◆ Problem description
Return every line from the records below with the string "şekilde".

◆ Records for this task
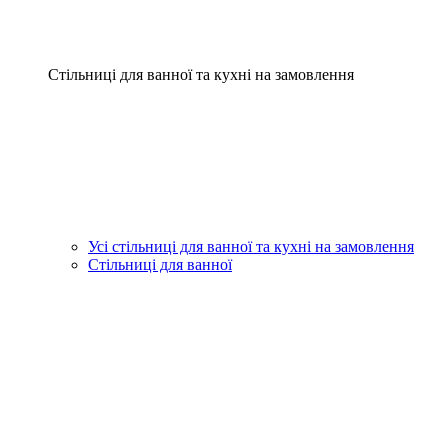
Стільниці для ванної та кухні на замовлення
Усі стільниці для ванної та кухні на замовлення
Стільниці для ванної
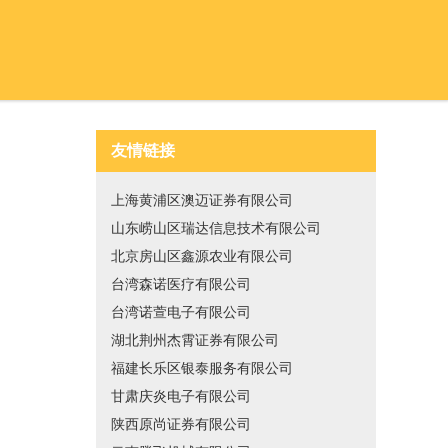
友情链接
上海黄浦区澳迈证券有限公司
山东崂山区瑞达信息技术有限公司
北京房山区鑫源农业有限公司
台湾森诺医疗有限公司
台湾诺萱电子有限公司
湖北荆州杰霄证券有限公司
福建长乐区银泰服务有限公司
甘肃庆炎电子有限公司
陕西原尚证券有限公司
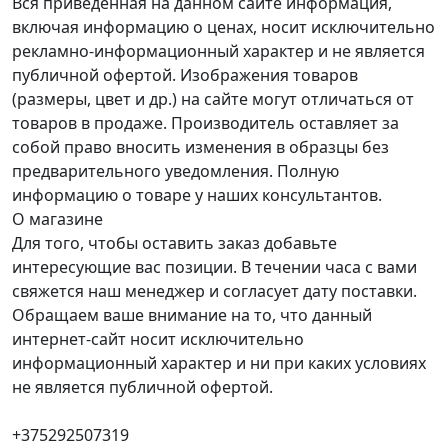
Вся приведенная на данном сайте информация,
включая информацию о ценах, носит исключительно
рекламно-информационный характер и не является
публичной офертой. Изображения товаров
(размеры, цвет и др.) на сайте могут отличаться от
товаров в продаже. Производитель оставляет за
собой право вносить изменения в образцы без
предварительного уведомления. Полную
информацию о товаре у наших консультантов.
О магазине
Для того, чтобы оставить заказ добавьте
интересующие вас позиции. В течении часа с вами
свяжется наш менеджер и согласует дату поставки.
Обращаем ваше внимание на то, что данный
интернет-сайт носит исключительно
информационный характер и ни при каких условиях
не является публичной офертой.
+375292507319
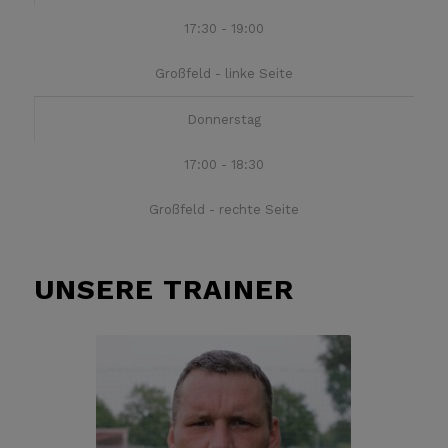
17:30 - 19:00
Großfeld - linke Seite
Donnerstag
17:00 - 18:30
Großfeld - rechte Seite
UNSERE TRAINER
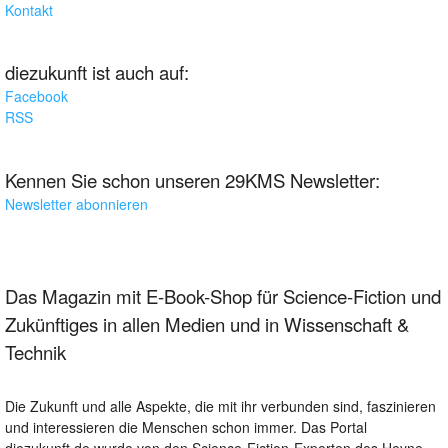
Kontakt
diezukunft ist auch auf:
Facebook
RSS
Kennen Sie schon unseren 29KMS Newsletter:
Newsletter abonnieren
Das Magazin mit E-Book-Shop für Science-Fiction und
Zukünftiges in allen Medien und in Wissenschaft &
Technik
Die Zukunft und alle Aspekte, die mit ihr verbunden sind, faszinieren
und interessieren die Menschen schon immer. Das Portal
diezukunft.de wurde von den Science-Fiction-Experten des Heyne-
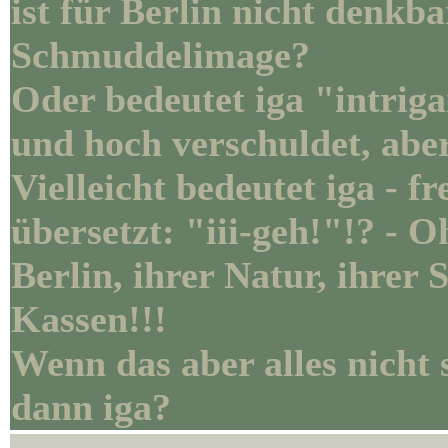
ist für Berlin nicht denkba
Schmuddelimage?
Oder bedeutet iga "intriga
und hoch verschuldet, aber
Vielleicht bedeutet iga - 
übersetzt: "iii-geh!"!? - 
Berlin, ihrer Natur, ihrer
Kassen!!!
Wenn das aber alles nicht
dann iga?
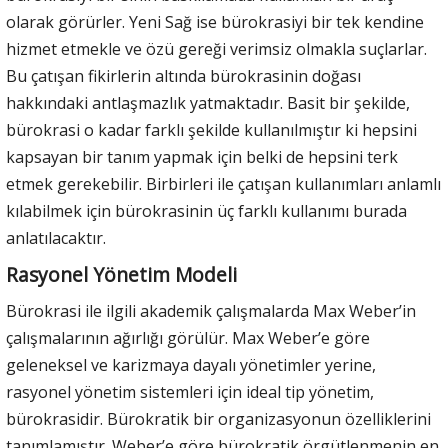
olarak görürler. Yeni Sağ ise bürokrasiyi bir tek kendine
hizmet etmekle ve özü gereği verimsiz olmakla suçlarlar.
Bu çatışan fikirlerin altında bürokrasinin doğası
hakkındaki antlaşmazlık yatmaktadır. Basit bir şekilde,
bürokrasi o kadar farklı şekilde kullanılmıştır ki hepsini
kapsayan bir tanım yapmak için belki de hepsini terk
etmek gerekebilir. Birbirleri ile çatışan kullanımları anlamlı
kılabilmek için bürokrasinin üç farklı kullanımı burada
anlatılacaktır.
Rasyonel Yönetim Modeli
Bürokrasi ile ilgili akademik çalışmalarda Max Weber’in
çalışmalarının ağırlığı görülür. Max Weber’e göre
geleneksel ve karizmaya dayalı yönetimler yerine,
rasyonel yönetim sistemleri için ideal tip yönetim,
bürokrasidir. Bürokratik bir organizasyonun özelliklerini
tanımlamıştır. Weber’e göre bürokratik örgütlenmenin en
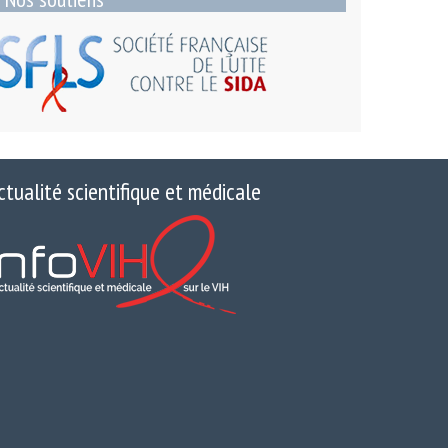
ctualité scientifique et médicale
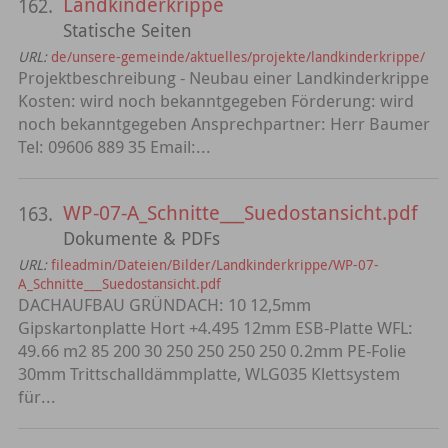
Landkinderkrippe
162.
Statische Seiten
URL:
de/unsere-gemeinde/aktuelles/projekte/landkinderkrippe/
Projektbeschreibung - Neubau einer Landkinderkrippe
Kosten: wird noch bekanntgegeben Förderung: wird
noch bekanntgegeben Ansprechpartner: Herr Baumer
Tel: 09606 889 35 Email:...
WP-07-A_Schnitte___Suedostansicht.pdf
163.
Dokumente & PDFs
URL:
fileadmin/Dateien/Bilder/Landkinderkrippe/WP-07-
A_Schnitte___Suedostansicht.pdf
DACHAUFBAU GRÜNDACH: 10 12,5mm
Gipskartonplatte Hort +4.495 12mm ESB-Platte WFL:
49.66 m2 85 200 30 250 250 250 250 0.2mm PE-Folie
30mm Trittschalldämmplatte, WLG035 Klettsystem
für...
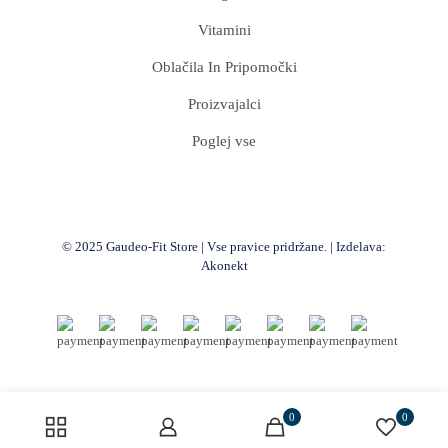
Vitamini
Oblačila In Pripomočki
Proizvajalci
Poglej vse
© 2025 Gaudeo-Fit Store | Vse pravice pridržane. | Izdelava:
Akonekt
0
0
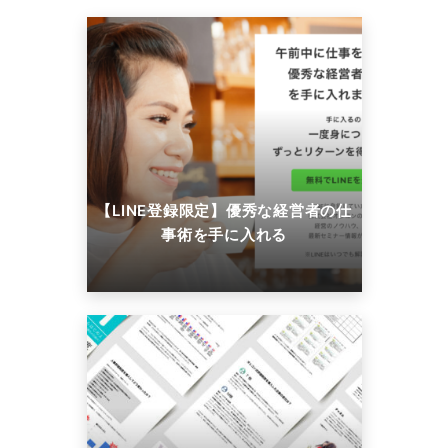
【LINE登録限定】優秀な経営者の仕
事術を手に入れる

◆ Result of the task
hakkındaki antlaşmazlık yatmaktadır. Basit bir şekilde,
bürokrasi o kadar farklı şekilde kullanılmıştır ki hepsini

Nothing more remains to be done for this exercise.